Ini aku. Bertitelkan mahasiswa
kampus elit dalam negeri tanah indatu. Ah, mahasiswa, yang bagi pemangku
kekuasaan dulunya disegani dan ditakuti. Karena apa? Suaraku, suara mahasiswa. Bukan
suara Tuhan yang digaungkan sistem demokrasi hasil cipta makhluk, yang timpang
sana sini.
Suaraku, suara mahasiswa. Melihat
bagaimana rekaman para demonstran unjuk rasa pada masa-masa penggulingan
pemerintahan Soeharto, masihkan mahasiswa dewasa ini disebut mahasiswa?
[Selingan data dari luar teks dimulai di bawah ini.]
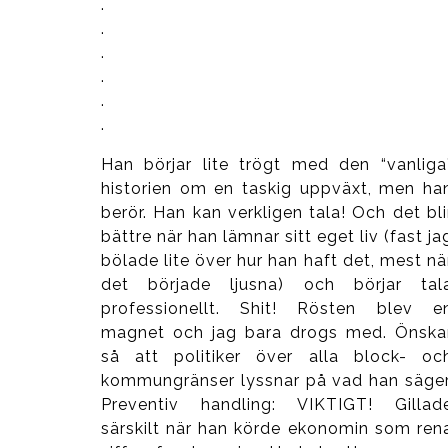
.
.
.
.
.
.
Han börjar lite trögt med den “vanliga
historien om en taskig uppväxt, men ha
berör. Han kan verkligen tala! Och det bli
bättre när han lämnar sitt eget liv (fast ja
bölade lite över hur han haft det, mest nä
det började ljusna) och börjar tal
professionellt. Shit! Rösten blev e
magnet och jag bara drogs med. Önska
så att politiker över alla block- oc
kommungränser lyssnar på vad han säger
Preventiv handling: VIKTIGT! Gillad
särskilt när han körde ekonomin som ren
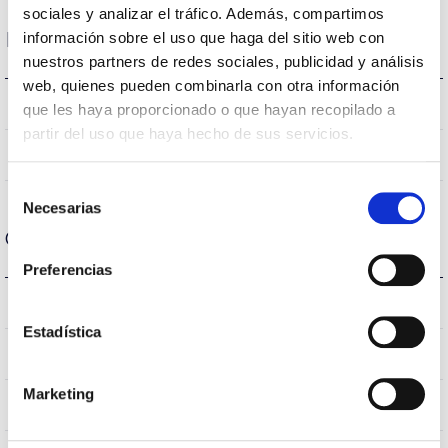
sociales y analizar el tráfico. Además, compartimos
Dimensions and Mounting
información sobre el uso que haga del sitio web con
nuestros partners de redes sociales, publicidad y análisis
web, quienes pueden combinarla con otra información
318 a 408x116mm
Measures
que les haya proporcionado o que hayan recopilado a
partir del uso que haya hecho de sus servicios.
No
Linkable
Selección
Necesarias
de
Optical data
consentimiento
Preferencias
3.000K
Colour temperature
Estadística
>70
CRI Colour rendering index
Marketing
VA00K0M
Optical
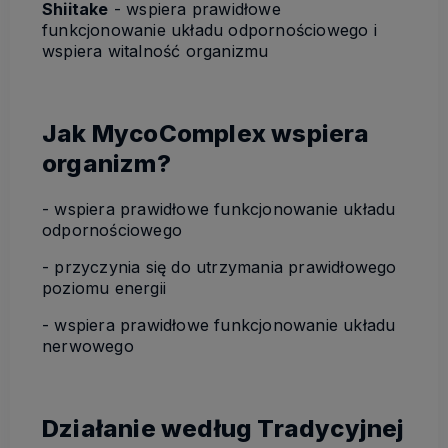
Shiitake
- wspiera prawidłowe
funkcjonowanie układu odpornościowego i
wspiera witalność organizmu
Jak MycoComplex wspiera
organizm?
- wspiera prawidłowe funkcjonowanie układu
odpornościowego
- przyczynia się do utrzymania prawidłowego
poziomu energii
- wspiera prawidłowe funkcjonowanie układu
nerwowego
Działanie według Tradycyjnej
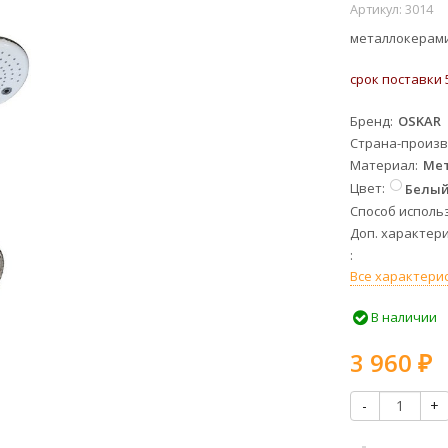
Артикул:
3014
металлокерами
срок поставки 
Бренд
OSKAR
Страна-произ
Материал
Ме
Цвет
Белы
Способ исполь
Доп. характери
Все характери
В наличии
3 960
₽
-
+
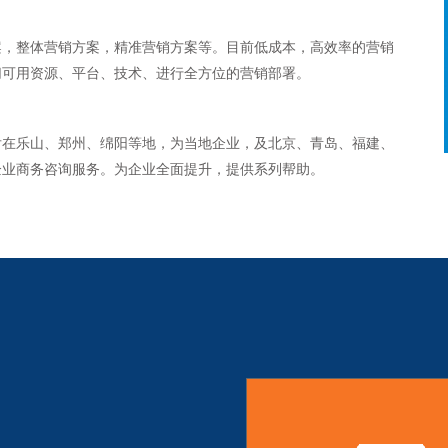
案，整体营销方案，精准营销方案等。目前低成本，高效率的营销
切可用资源、平台、技术、进行全方位的营销部署。
先后在乐山、郑州、绵阳等地，为当地企业，及北京、青岛、福建、
企业商务咨询服务。为企业全面提升，提供系列帮助。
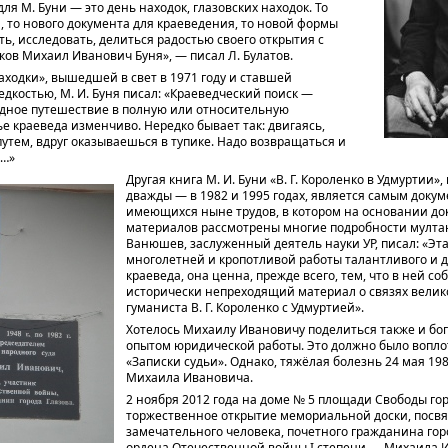
я М. Буни — это день находок, глазовских находок. То
, то нового документа для краеведения, то новой формы
ть, исследовать, делиться радостью своего открытия с
ов Михаил Иванович Буня», — писал Л. Булатов.
находки», вышедшей в свет в 1971 году и ставшей
дкостью, М. И. Буня писал: «Краеведческий поиск —
удное путешествие в полную или относительную
ье краеведа изменчиво. Нередко бывает так: двигаясь,
путем, вдруг оказываешься в тупике. Надо возвращаться и
а…»
Другая книга М. И. Буни «В. Г. Короленко в Удмуртии»
дважды — в 1982 и 1995 годах, является самым доку
имеющихся ныне трудов, в котором на основании д
материалов рассмотрены многие подробности мултанс
Ванюшев, заслуженный деятель науки УР, писал: «Эт
многолетней и кропотливой работы талантливого и 
краеведа, она ценна, прежде всего, тем, что в ней с
исторически непреходящий материал о связях велико
гуманиста В. Г. Короленко с Удмуртией».
Хотелось Михаилу Ивановичу поделиться также и б
опытом юридической работы. Это должно было вопло
«Записки судьи». Однако, тяжёлая болезнь 24 мая 19
Михаила Ивановича.
2 ноября 2012 года на доме № 5 площади Свободы гор
торжественное открытие мемориальной доски, пос
замечательного человека, почетного гражданина гор
ордена Отечественной войны I степени — Михаила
Tubuh-tubuh
gagah nan kokoh menggebrak istana dan menelan beberapa korban jiwa yang
sebagian besar adalah mahasiswa. Bergemeretak gigi pejabat eksekutif
menyaksikan aksi mahasiswa. Tidur tak tenang, makan tak kenyang.
Jika suaraku masih layak disebut
suara mahasiswa, akankah elit politik bisa tertidur pulas saat rapat akbar?
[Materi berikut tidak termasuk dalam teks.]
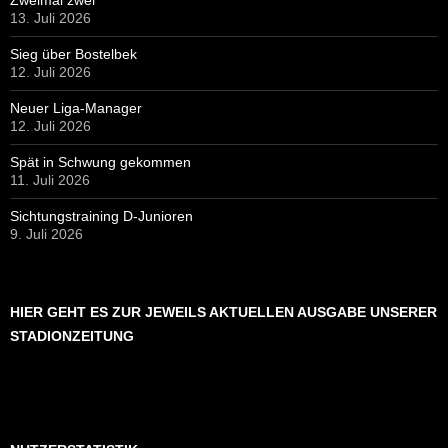
Zweimal zwei
13. Juli 2026
Sieg über Bostelbek
12. Juli 2026
Neuer Liga-Manager
12. Juli 2026
Spät in Schwung gekommen
11. Juli 2026
Sichtungstraining D-Junioren
9. Juli 2026
HIER GEHT ES ZUR JEWEILS AKTUELLEN AUSGABE UNSERER
STADIONZEITUNG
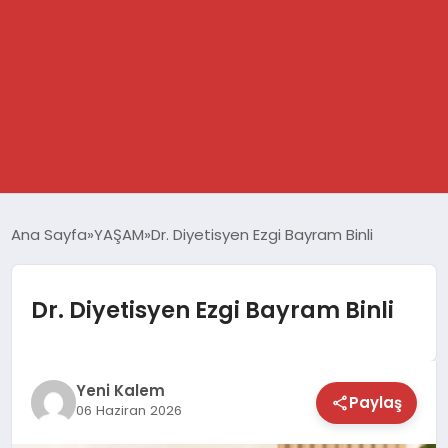
GÜNDEM
Ana Sayfa
YAŞAM
Dr. Diyetisyen Ezgi Bayram Binli
SPOR
Dr. Diyetisyen Ezgi Bayram Binli
DÜNYA
EKONOMİ
Yeni Kalem
Paylaş
06 Haziran 2026
YAŞAM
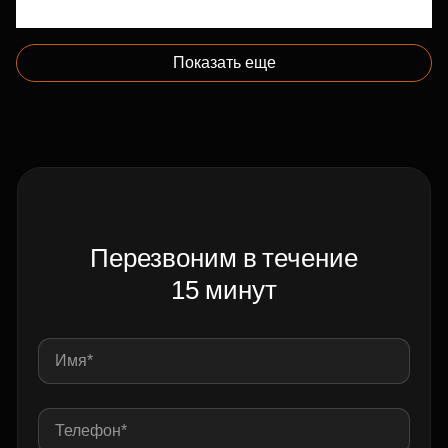
Показать еще
Перезвоним в течение
15 минут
Kurasa tidak. Gemetar kakinya apabila mendengar suaraku. Karena suaraku, suara
mahasiswa. Pelajar terpandang yang disegani dan ditakuti pria berdasi yang
doyan korupsi.
Suaraku, suara mahasiswa. Astaga.
Masihkah kata ini membuatmu gentar, wahai tuan? Ataukah kami tak sekokoh
mahasiswa zaman dulu, shaf kami tak serapat pendahulu kami yang gagah melakukan
aksi besar-besaran hingga pak polisi dibuat pusing dengan pertahanan
abang-abang kami? Dan hei, malah aku sendiri pernah menyaksikan, lebih banyak
aparat yang berjaga-jaga tinimbang para demonstran. Hingga pelintas jalan raya
bukannya bertanya, “Ada demo apa ini?”, tapi berubah dengan, “Kenapa ada banyak
polisi?”
Karena ini zaman teknologi. Mungkin
kami tak akan lagi menggunakan otot untuk mengguncang pagar perlindungan tuan.
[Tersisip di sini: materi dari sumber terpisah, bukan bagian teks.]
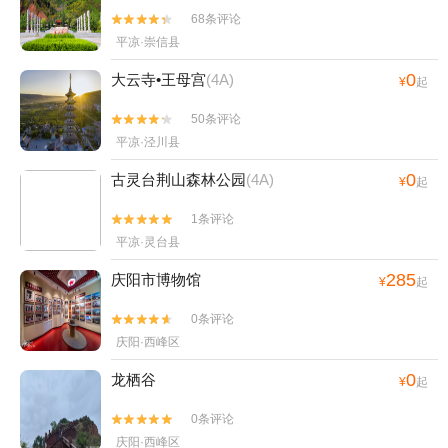
68条评论


平凉·崇信县
0
大云寺•王母宫
(4A)
¥
起
50条评论


平凉·泾川县
0
古灵台荆山森林公园
(4A)
¥
起
1条评论


平凉·灵台县
285
庆阳市博物馆
¥
起
0条评论


庆阳·西峰区
0
龙栖谷
¥
起
0条评论


庆阳·西峰区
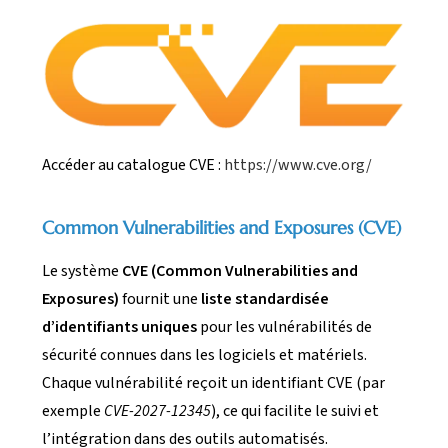
Accéder au catalogue CVE :
https://www.cve.org/
Common Vulnerabilities and Exposures (CVE)
Le système
CVE (Common Vulnerabilities and
Exposures)
fournit une
liste standardisée
d’identifiants uniques
pour les vulnérabilités de
sécurité connues dans les logiciels et matériels.
Chaque vulnérabilité reçoit un identifiant CVE (par
exemple
CVE-2027-12345
), ce qui facilite le suivi et
l’intégration dans des outils automatisés.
Namun kami akan mengandalkan tulisan yang akan menghujam pikiran, menggerogoti
tiap malam. Yang terlibat kasus rekening gendut, siap-siap saja. Betapa tidak,
janjimu sungguh jambu, janjimu busuk. Satu juta per KK apanya. Dulu pernah
kudengar ada yang menagih janji ini, tapi kini tak pernah ku dengar lagi suara
gugatan atas janji itu.
Aku sadar. Oh, salah. Kami sadar,
barisan kami tak lagi serapat barisan abang-abang yang telah mendahului kami.
Diiming-imingi makan bersama di istana, kami pun bungkam. Kami menginsyafi
ketidakberdayaan kami. Alangkah baiknya, tuan, anggaplah kami ini singa yang
tengah tertidur. Sebelum kami terbangun, sadarlah wahai tuan berdasi.
Bukanlah ini ancaman, tuan. Mari
kita duduk ngopi jika ingin negeri ini tak jadi negeri basi. Mari kita bangun
negeri agar tak hanya dikenal sebagai tanah bekas tsunami.